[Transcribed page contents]
►

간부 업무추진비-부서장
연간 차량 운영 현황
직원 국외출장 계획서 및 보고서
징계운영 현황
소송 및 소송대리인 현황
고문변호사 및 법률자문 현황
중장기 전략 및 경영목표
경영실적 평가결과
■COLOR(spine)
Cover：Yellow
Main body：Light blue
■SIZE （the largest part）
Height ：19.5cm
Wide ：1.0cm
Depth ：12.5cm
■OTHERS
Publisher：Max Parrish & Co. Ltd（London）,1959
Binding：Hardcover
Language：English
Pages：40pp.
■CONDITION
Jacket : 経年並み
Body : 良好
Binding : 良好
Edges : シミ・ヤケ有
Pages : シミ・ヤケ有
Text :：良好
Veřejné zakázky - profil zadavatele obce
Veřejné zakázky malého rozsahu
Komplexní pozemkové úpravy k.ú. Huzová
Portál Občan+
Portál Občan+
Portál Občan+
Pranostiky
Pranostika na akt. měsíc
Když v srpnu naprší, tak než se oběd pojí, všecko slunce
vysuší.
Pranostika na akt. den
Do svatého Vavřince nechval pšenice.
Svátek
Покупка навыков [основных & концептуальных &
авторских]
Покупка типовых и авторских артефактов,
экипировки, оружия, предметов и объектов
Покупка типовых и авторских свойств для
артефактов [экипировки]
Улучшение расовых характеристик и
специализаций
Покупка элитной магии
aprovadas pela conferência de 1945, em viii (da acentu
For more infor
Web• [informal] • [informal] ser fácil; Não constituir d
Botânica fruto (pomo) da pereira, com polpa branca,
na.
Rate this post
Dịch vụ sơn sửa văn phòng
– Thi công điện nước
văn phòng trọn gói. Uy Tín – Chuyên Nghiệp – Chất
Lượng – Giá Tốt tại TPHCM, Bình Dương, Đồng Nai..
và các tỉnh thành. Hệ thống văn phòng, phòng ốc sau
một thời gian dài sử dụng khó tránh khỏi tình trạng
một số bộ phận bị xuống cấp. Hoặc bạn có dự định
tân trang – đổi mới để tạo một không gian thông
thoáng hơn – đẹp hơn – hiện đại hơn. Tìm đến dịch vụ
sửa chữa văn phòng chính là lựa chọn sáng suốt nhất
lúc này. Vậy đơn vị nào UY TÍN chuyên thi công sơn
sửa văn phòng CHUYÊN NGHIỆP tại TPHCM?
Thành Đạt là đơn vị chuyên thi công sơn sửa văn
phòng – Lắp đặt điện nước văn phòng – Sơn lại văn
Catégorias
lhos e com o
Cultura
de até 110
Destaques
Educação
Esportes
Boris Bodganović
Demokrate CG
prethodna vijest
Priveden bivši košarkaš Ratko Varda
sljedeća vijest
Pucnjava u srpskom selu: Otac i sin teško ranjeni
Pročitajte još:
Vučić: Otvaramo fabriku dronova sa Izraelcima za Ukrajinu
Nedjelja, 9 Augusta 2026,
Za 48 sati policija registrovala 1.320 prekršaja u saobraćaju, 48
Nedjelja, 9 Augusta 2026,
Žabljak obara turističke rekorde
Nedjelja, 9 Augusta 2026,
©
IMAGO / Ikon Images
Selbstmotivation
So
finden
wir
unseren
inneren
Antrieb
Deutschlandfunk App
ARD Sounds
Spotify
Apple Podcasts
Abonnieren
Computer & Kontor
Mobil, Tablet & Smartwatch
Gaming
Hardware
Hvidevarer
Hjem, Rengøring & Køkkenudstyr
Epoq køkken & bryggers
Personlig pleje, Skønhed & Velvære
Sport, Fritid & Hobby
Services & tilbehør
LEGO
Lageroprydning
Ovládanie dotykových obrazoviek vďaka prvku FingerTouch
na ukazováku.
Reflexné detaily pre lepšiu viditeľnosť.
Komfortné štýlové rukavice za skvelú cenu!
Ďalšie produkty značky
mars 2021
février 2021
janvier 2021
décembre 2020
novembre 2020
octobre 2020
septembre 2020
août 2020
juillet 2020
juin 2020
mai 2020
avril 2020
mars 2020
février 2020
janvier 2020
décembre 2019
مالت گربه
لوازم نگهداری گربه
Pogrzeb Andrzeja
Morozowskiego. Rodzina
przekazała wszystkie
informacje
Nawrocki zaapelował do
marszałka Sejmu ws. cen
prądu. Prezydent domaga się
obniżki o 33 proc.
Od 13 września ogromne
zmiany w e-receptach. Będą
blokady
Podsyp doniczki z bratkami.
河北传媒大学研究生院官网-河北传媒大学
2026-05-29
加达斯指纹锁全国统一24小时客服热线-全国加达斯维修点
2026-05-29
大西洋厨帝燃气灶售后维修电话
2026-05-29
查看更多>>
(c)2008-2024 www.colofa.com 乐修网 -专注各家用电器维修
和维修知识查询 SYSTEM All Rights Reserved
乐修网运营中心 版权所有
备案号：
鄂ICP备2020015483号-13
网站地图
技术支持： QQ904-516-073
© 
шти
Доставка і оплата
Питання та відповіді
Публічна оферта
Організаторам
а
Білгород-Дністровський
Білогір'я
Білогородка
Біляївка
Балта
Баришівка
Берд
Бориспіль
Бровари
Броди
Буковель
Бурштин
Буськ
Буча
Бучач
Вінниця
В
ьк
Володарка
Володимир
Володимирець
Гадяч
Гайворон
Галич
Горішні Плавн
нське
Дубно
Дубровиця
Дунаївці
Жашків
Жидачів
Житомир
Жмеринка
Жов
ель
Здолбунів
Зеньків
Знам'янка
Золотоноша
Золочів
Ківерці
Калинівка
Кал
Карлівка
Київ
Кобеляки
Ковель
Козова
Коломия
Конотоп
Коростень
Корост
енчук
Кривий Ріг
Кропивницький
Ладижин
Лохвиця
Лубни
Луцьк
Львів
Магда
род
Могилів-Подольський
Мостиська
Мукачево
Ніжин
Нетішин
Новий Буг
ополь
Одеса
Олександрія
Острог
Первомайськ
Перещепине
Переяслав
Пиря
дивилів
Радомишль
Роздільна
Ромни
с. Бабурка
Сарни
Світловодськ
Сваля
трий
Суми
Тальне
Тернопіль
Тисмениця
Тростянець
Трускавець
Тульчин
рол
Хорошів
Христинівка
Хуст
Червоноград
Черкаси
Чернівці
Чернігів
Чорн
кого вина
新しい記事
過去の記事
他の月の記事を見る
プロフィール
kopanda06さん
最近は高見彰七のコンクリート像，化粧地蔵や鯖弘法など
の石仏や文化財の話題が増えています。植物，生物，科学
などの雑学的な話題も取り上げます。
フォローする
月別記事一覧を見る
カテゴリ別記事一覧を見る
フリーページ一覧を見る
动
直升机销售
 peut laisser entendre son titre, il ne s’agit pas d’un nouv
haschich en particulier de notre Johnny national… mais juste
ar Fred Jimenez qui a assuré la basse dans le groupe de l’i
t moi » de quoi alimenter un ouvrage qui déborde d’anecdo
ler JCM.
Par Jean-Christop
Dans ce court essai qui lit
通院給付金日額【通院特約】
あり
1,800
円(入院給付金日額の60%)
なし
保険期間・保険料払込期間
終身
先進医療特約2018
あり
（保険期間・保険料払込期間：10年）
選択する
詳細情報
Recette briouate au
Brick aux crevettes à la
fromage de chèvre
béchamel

◄

Please return every entry exactly as it appears.

간부 업무추진비-부서장
연간 차량 운영 현황
직원 국외출장 계획서 및 보고서
징계운영 현황
소송 및 소송대리인 현황
고문변호사 및 법률자문 현황
중장기 전략 및 경영목표
경영실적 평가결과
■COLOR(spine)
Cover：Yellow
Main body：Light blue
■SIZE （the largest part）
Height ：19.5cm
Wide ：1.0cm
Depth ：12.5cm
■OTHERS
Publisher：Max Parrish & Co. Ltd（London）,1959
Binding：Hardcover
Language：English
Pages：40pp.
■CONDITION
Jacket : 経年並み
Body : 良好
Binding : 良好
Edges : シミ・ヤケ有
Pages : シミ・ヤケ有
Text :：良好
Veřejné zakázky - profil zadavatele obce
Veřejné zakázky malého rozsahu
Komplexní pozemkové úpravy k.ú. Huzová
Portál Občan+
Portál Občan+
Portál Občan+
Pranostiky
Pranostika na akt. měsíc
Když v srpnu naprší, tak než se oběd pojí, všecko slunce
vysuší.
Pranostika na akt. den
Do svatého Vavřince nechval pšenice.
Svátek
Покупка навыков [основных & концептуальных &
авторских]
Покупка типовых и авторских артефактов,
экипировки, оружия, предметов и объектов
Покупка типовых и авторских свойств для
артефактов [экипировки]
Улучшение расовых характеристик и
специализаций
Покупка элитной магии
aprovadas pela conferência de 1945, em viii (da acentu
For more infor
Web• [informal] • [informal] ser fácil; Não constituir d
Botânica fruto (pomo) da pereira, com polpa branca,
na.
Rate this post
Dịch vụ sơn sửa văn phòng
– Thi công điện nước
văn phòng trọn gói. Uy Tín – Chuyên Nghiệp – Chất
Lượng – Giá Tốt tại TPHCM, Bình Dương, Đồng Nai..
và các tỉnh thành. Hệ thống văn phòng, phòng ốc sau
một thời gian dài sử dụng khó tránh khỏi tình trạng
một số bộ phận bị xuống cấp. Hoặc bạn có dự định
tân trang – đổi mới để tạo một không gian thông
thoáng hơn – đẹp hơn – hiện đại hơn. Tìm đến dịch vụ
sửa chữa văn phòng chính là lựa chọn sáng suốt nhất
lúc này. Vậy đơn vị nào UY TÍN chuyên thi công sơn
sửa văn phòng CHUYÊN NGHIỆP tại TPHCM?
Thành Đạt là đơn vị chuyên thi công sơn sửa văn
phòng – Lắp đặt điện nước văn phòng – Sơn lại văn
Catégorias
lhos e com o
Cultura
de até 110
Destaques
Educação
Esportes
Boris Bodganović
Demokrate CG
prethodna vijest
Priveden bivši košarkaš Ratko Varda
sljedeća vijest
Pucnjava u srpskom selu: Otac i sin teško ranjeni
Pročitajte još:
Vučić: Otvaramo fabriku dronova sa Izraelcima za Ukrajinu
Nedjelja, 9 Augusta 2026,
Za 48 sati policija registrovala 1.320 prekršaja u saobraćaju, 48
Nedjelja, 9 Augusta 2026,
Žabljak obara turističke rekorde
Nedjelja, 9 Augusta 2026,
©
IMAGO / Ikon Images
Selbstmotivation
So
finden
wir
unseren
inneren
Antrieb
Deutschlandfunk App
ARD Sounds
Spotify
Apple Podcasts
Abonnieren
Computer & Kontor
Mobil, Tablet & Smartwatch
Gaming
Hardware
Hvidevarer
Hjem, Rengøring & Køkkenudstyr
Epoq køkken & bryggers
Personlig pleje, Skønhed & Velvære
Sport, Fritid & Hobby
Services & tilbehør
LEGO
Lageroprydning
Ovládanie dotykových obrazoviek vďaka prvku FingerTouch
na ukazováku.
Reflexné detaily pre lepšiu viditeľnosť.
Komfortné štýlové rukavice za skvelú cenu!
Ďalšie produkty značky
mars 2021
février 2021
janvier 2021
décembre 2020
novembre 2020
octobre 2020
septembre 2020
août 2020
juillet 2020
juin 2020
mai 2020
avril 2020
mars 2020
février 2020
janvier 2020
décembre 2019
مالت گربه
لوازم نگهداری گربه
Pogrzeb Andrzeja
Morozowskiego. Rodzina
przekazała wszystkie
informacje
Nawrocki zaapelował do
marszałka Sejmu ws. cen
prądu. Prezydent domaga się
obniżki o 33 proc.
Od 13 września ogromne
zmiany w e-receptach. Będą
blokady
Podsyp doniczki z bratkami.
河北传媒大学研究生院官网-河北传媒大学
2026-05-29
加达斯指纹锁全国统一24小时客服热线-全国加达斯维修点
2026-05-29
大西洋厨帝燃气灶售后维修电话
2026-05-29
查看更多>>
(c)2008-2024 www.colofa.com 乐修网 -专注各家用电器维修
和维修知识查询 SYSTEM All Rights Reserved
乐修网运营中心 版权所有
备案号：
鄂ICP备2020015483号-13
网站地图
技术支持： QQ904-516-073
© 
шти
Доставка і оплата
Питання та відповіді
Публічна оферта
Організаторам
а
Білгород-Дністровський
Білогір'я
Білогородка
Біляївка
Балта
Баришівка
Берд
Бориспіль
Бровари
Броди
Буковель
Бурштин
Буськ
Буча
Бучач
Вінниця
В
ьк
Володарка
Володимир
Володимирець
Гадяч
Гайворон
Галич
Горішні Плавн
нське
Дубно
Дубровиця
Дунаївці
Жашків
Жидачів
Житомир
Жмеринка
Жов
ель
Здолбунів
Зеньків
Знам'янка
Золотоноша
Золочів
Ківерці
Калинівка
Кал
Карлівка
Київ
Кобеляки
Ковель
Козова
Коломия
Конотоп
Коростень
Корост
енчук
Кривий Ріг
Кропивницький
Ладижин
Лохвиця
Лубни
Луцьк
Львів
Магда
род
Могилів-Подольський
Мостиська
Мукачево
Ніжин
Нетішин
Новий Буг
ополь
Одеса
Олександрія
Острог
Первомайськ
Перещепине
Переяслав
Пиря
дивилів
Радомишль
Роздільна
Ромни
с. Бабурка
Сарни
Світловодськ
Сваля
трий
Суми
Тальне
Тернопіль
Тисмениця
Тростянець
Трускавець
Тульчин
рол
Хорошів
Христинівка
Хуст
Червоноград
Черкаси
Чернівці
Чернігів
Чорн
кого вина
新しい記事
過去の記事
他の月の記事を見る
プロフィール
kopanda06さん
最近は高見彰七のコンクリート像，化粧地蔵や鯖弘法など
の石仏や文化財の話題が増えています。植物，生物，科学
などの雑学的な話題も取り上げます。
フォローする
月別記事一覧を見る
カテゴリ別記事一覧を見る
フリーページ一覧を見る
动
直升机销售
 peut laisser entendre son titre, il ne s’agit pas d’un nouv
haschich en particulier de notre Johnny national… mais juste
ar Fred Jimenez qui a assuré la basse dans le groupe de l’i
t moi » de quoi alimenter un ouvrage qui déborde d’anecdo
ler JCM.
Par Jean-Christop
Dans ce court essai qui lit
通院給付金日額【通院特約】
あり
1,800
円(入院給付金日額の60%)
なし
保険期間・保険料払込期間
終身
先進医療特約2018
あり
（保険期間・保険料払込期間：10年）
選択する
詳細情報
Recette briouate au
Brick aux crevettes à la
fromage de chèvre
béchamel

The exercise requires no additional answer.